**Exercise prompt**.
Without any pictures, output the records exactly as they are.

/---

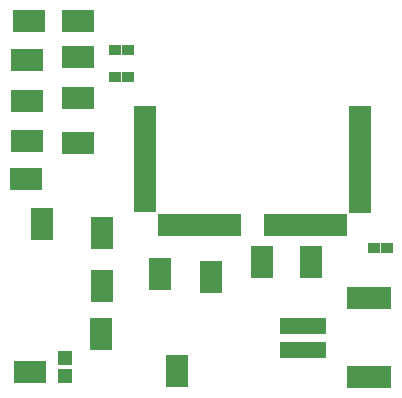
<source format=gbr>
G04 #@! TF.FileFunction,Soldermask,Bot*
%FSLAX46Y46*%
G04 Gerber Fmt 4.6, Leading zero omitted, Abs format (unit mm)*
G04 Created by KiCad (PCBNEW 4.0.0-stable) date Thursday, June 23, 2016 'AMt' 11:02:30 AM*
%MOMM*%
G01*
G04 APERTURE LIST*
%ADD10C,0.100000*%
%ADD11R,1.150000X1.200000*%
%ADD12R,3.795980X1.898600*%
%ADD13R,3.897580X1.395680*%
%ADD14R,1.000000X0.900000*%
%ADD15R,2.700000X1.950000*%
%ADD16R,1.950000X2.700000*%
%ADD17R,1.100000X1.900000*%
%ADD18R,1.900000X1.154000*%
%ADD19R,1.900000X1.100000*%
G04 APERTURE END LIST*
D10*
D11*
X91694000Y-170295000D03*
X91694000Y-168795000D03*
D12*
X117475000Y-163738560D03*
D13*
X111925100Y-166088060D03*
X111925100Y-168084500D03*
D12*
X117475000Y-170434000D03*
D14*
X118999000Y-159512000D03*
X117899000Y-159512000D03*
D15*
X88646000Y-140271500D03*
X88519000Y-143573500D03*
X88519000Y-147066000D03*
X88519000Y-150431500D03*
X92837000Y-140271500D03*
X92837000Y-143319500D03*
D16*
X89789000Y-157480000D03*
D15*
X88392000Y-153606500D03*
X92837000Y-150622000D03*
X92837000Y-146748500D03*
D16*
X94742000Y-166751000D03*
X94869000Y-162687000D03*
X94869000Y-158242000D03*
X101219000Y-169926000D03*
X108394500Y-160655000D03*
D14*
X95970000Y-142748000D03*
X97070000Y-142748000D03*
X95970000Y-145034000D03*
X97070000Y-145034000D03*
D16*
X99758500Y-161671000D03*
X104076500Y-161925000D03*
X112522000Y-160655000D03*
D17*
X109104000Y-157548000D03*
X106104000Y-157548000D03*
X110104000Y-157548000D03*
X111104000Y-157548000D03*
X112104000Y-157548000D03*
X113104000Y-157548000D03*
X114104000Y-157548000D03*
X115104000Y-157548000D03*
X105104000Y-157548000D03*
X104104000Y-157548000D03*
X103104000Y-157548000D03*
X102104000Y-157548000D03*
X101104000Y-157548000D03*
X100104000Y-157548000D03*
D18*
X116682900Y-155969100D03*
D19*
X98525100Y-155969100D03*
X116682900Y-154969100D03*
X116682900Y-153969100D03*
X116682900Y-152969100D03*
X116682900Y-151969100D03*
X116682900Y-150969100D03*
X116682900Y-149969100D03*
X116682900Y-148969100D03*
X116682900Y-147969100D03*
X98525100Y-154969100D03*
X98525100Y-153969100D03*
X98525100Y-152969100D03*
X98525100Y-151969100D03*
X98525100Y-150969100D03*
X98525100Y-149969100D03*
X98525100Y-148969100D03*
X98525100Y-147969100D03*
D15*
X88773000Y-169989500D03*
M02*

</source>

\---

**Task response**.
<source format=gbr>
G04 #@! TF.FileFunction,Soldermask,Bot*
%FSLAX46Y46*%
G04 Gerber Fmt 4.6, Leading zero omitted, Abs format (unit mm)*
G04 Created by KiCad (PCBNEW 4.0.0-stable) date Thursday, June 23, 2016 'AMt' 11:02:30 AM*
%MOMM*%
G01*
G04 APERTURE LIST*
%ADD10C,0.100000*%
%ADD11R,1.150000X1.200000*%
%ADD12R,3.795980X1.898600*%
%ADD13R,3.897580X1.395680*%
%ADD14R,1.000000X0.900000*%
%ADD15R,2.700000X1.950000*%
%ADD16R,1.950000X2.700000*%
%ADD17R,1.100000X1.900000*%
%ADD18R,1.900000X1.154000*%
%ADD19R,1.900000X1.100000*%
G04 APERTURE END LIST*
D10*
D11*
X91694000Y-170295000D03*
X91694000Y-168795000D03*
D12*
X117475000Y-163738560D03*
D13*
X111925100Y-166088060D03*
X111925100Y-168084500D03*
D12*
X117475000Y-170434000D03*
D14*
X118999000Y-159512000D03*
X117899000Y-159512000D03*
D15*
X88646000Y-140271500D03*
X88519000Y-143573500D03*
X88519000Y-147066000D03*
X88519000Y-150431500D03*
X92837000Y-140271500D03*
X92837000Y-143319500D03*
D16*
X89789000Y-157480000D03*
D15*
X88392000Y-153606500D03*
X92837000Y-150622000D03*
X92837000Y-146748500D03*
D16*
X94742000Y-166751000D03*
X94869000Y-162687000D03*
X94869000Y-158242000D03*
X101219000Y-169926000D03*
X108394500Y-160655000D03*
D14*
X95970000Y-142748000D03*
X97070000Y-142748000D03*
X95970000Y-145034000D03*
X97070000Y-145034000D03*
D16*
X99758500Y-161671000D03*
X104076500Y-161925000D03*
X112522000Y-160655000D03*
D17*
X109104000Y-157548000D03*
X106104000Y-157548000D03*
X110104000Y-157548000D03*
X111104000Y-157548000D03*
X112104000Y-157548000D03*
X113104000Y-157548000D03*
X114104000Y-157548000D03*
X115104000Y-157548000D03*
X105104000Y-157548000D03*
X104104000Y-157548000D03*
X103104000Y-157548000D03*
X102104000Y-157548000D03*
X101104000Y-157548000D03*
X100104000Y-157548000D03*
D18*
X116682900Y-155969100D03*
D19*
X98525100Y-155969100D03*
X116682900Y-154969100D03*
X116682900Y-153969100D03*
X116682900Y-152969100D03*
X116682900Y-151969100D03*
X116682900Y-150969100D03*
X116682900Y-149969100D03*
X116682900Y-148969100D03*
X116682900Y-147969100D03*
X98525100Y-154969100D03*
X98525100Y-153969100D03*
X98525100Y-152969100D03*
X98525100Y-151969100D03*
X98525100Y-150969100D03*
X98525100Y-149969100D03*
X98525100Y-148969100D03*
X98525100Y-147969100D03*
D15*
X88773000Y-169989500D03*
M02*

</source>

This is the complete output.